[Extracted page text data]
- - - - - - -

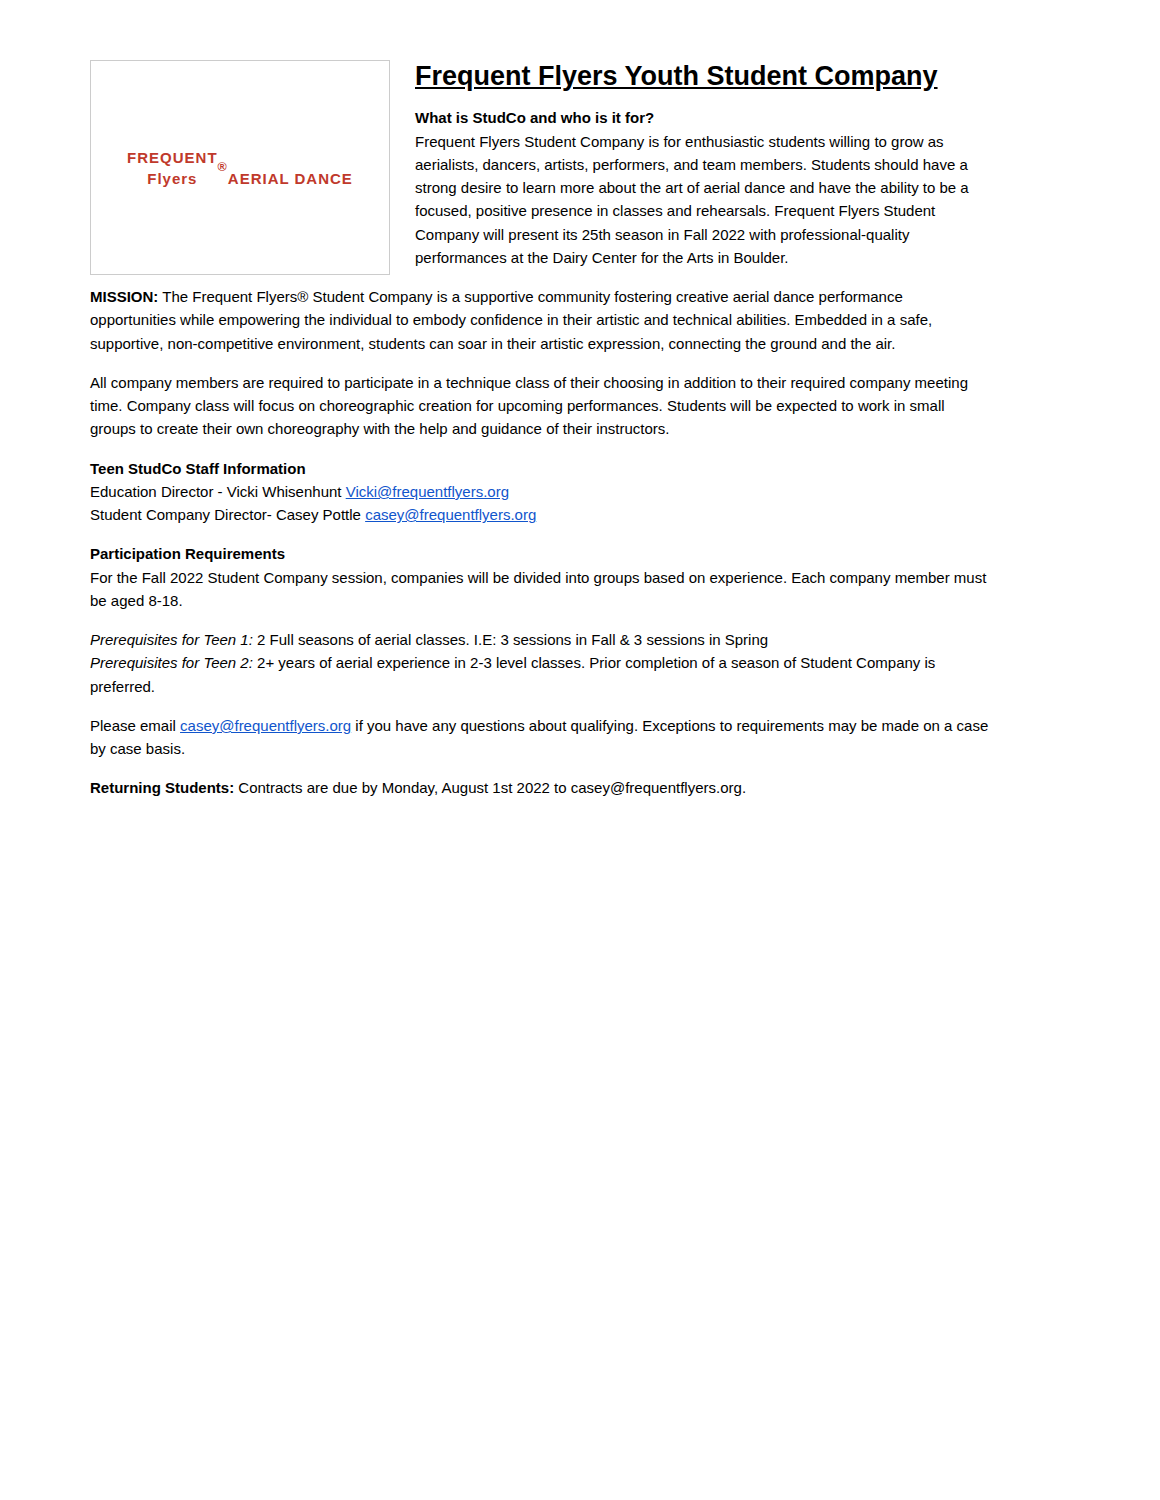FREQUENT
Flyers®
AERIAL DANCE
Frequent Flyers Youth Student Company
What is StudCo and who is it for?
Frequent Flyers Student Company is for enthusiastic students willing to grow as aerialists, dancers, artists, performers, and team members. Students should have a strong desire to learn more about the art of aerial dance and have the ability to be a focused, positive presence in classes and rehearsals. Frequent Flyers Student Company will present its 25th season in Fall 2022 with professional-quality performances at the Dairy Center for the Arts in Boulder.
MISSION: The Frequent Flyers® Student Company is a supportive community fostering creative aerial dance performance opportunities while empowering the individual to embody confidence in their artistic and technical abilities. Embedded in a safe, supportive, non-competitive environment, students can soar in their artistic expression, connecting the ground and the air.
All company members are required to participate in a technique class of their choosing in addition to their required company meeting time. Company class will focus on choreographic creation for upcoming performances. Students will be expected to work in small groups to create their own choreography with the help and guidance of their instructors.
Teen StudCo Staff Information
Education Director - Vicki Whisenhunt Vicki@frequentflyers.org
Student Company Director- Casey Pottle casey@frequentflyers.org
Participation Requirements
For the Fall 2022 Student Company session, companies will be divided into groups based on experience. Each company member must be aged 8-18.
Prerequisites for Teen 1: 2 Full seasons of aerial classes. I.E: 3 sessions in Fall & 3 sessions in Spring
Prerequisites for Teen 2: 2+ years of aerial experience in 2-3 level classes. Prior completion of a season of Student Company is preferred.
Please email casey@frequentflyers.org if you have any questions about qualifying. Exceptions to requirements may be made on a case by case basis.
Returning Students: Contracts are due by Monday, August 1st 2022 to casey@frequentflyers.org.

- - - - - - -

Each record must be set down again without alteration, and no picture may be carried over.

RESPONSE AREA:
FREQUENT
Flyers®
AERIAL DANCE
Frequent Flyers Youth Student Company
What is StudCo and who is it for?
Frequent Flyers Student Company is for enthusiastic students willing to grow as aerialists, dancers, artists, performers, and team members. Students should have a strong desire to learn more about the art of aerial dance and have the ability to be a focused, positive presence in classes and rehearsals. Frequent Flyers Student Company will present its 25th season in Fall 2022 with professional-quality performances at the Dairy Center for the Arts in Boulder.
MISSION: The Frequent Flyers® Student Company is a supportive community fostering creative aerial dance performance opportunities while empowering the individual to embody confidence in their artistic and technical abilities. Embedded in a safe, supportive, non-competitive environment, students can soar in their artistic expression, connecting the ground and the air.
All company members are required to participate in a technique class of their choosing in addition to their required company meeting time. Company class will focus on choreographic creation for upcoming performances. Students will be expected to work in small groups to create their own choreography with the help and guidance of their instructors.
Teen StudCo Staff Information
Education Director - Vicki Whisenhunt Vicki@frequentflyers.org
Student Company Director- Casey Pottle casey@frequentflyers.org
Participation Requirements
For the Fall 2022 Student Company session, companies will be divided into groups based on experience. Each company member must be aged 8-18.
Prerequisites for Teen 1: 2 Full seasons of aerial classes. I.E: 3 sessions in Fall & 3 sessions in Spring
Prerequisites for Teen 2: 2+ years of aerial experience in 2-3 level classes. Prior completion of a season of Student Company is preferred.
Please email casey@frequentflyers.org if you have any questions about qualifying. Exceptions to requirements may be made on a case by case basis.
Returning Students: Contracts are due by Monday, August 1st 2022 to casey@frequentflyers.org.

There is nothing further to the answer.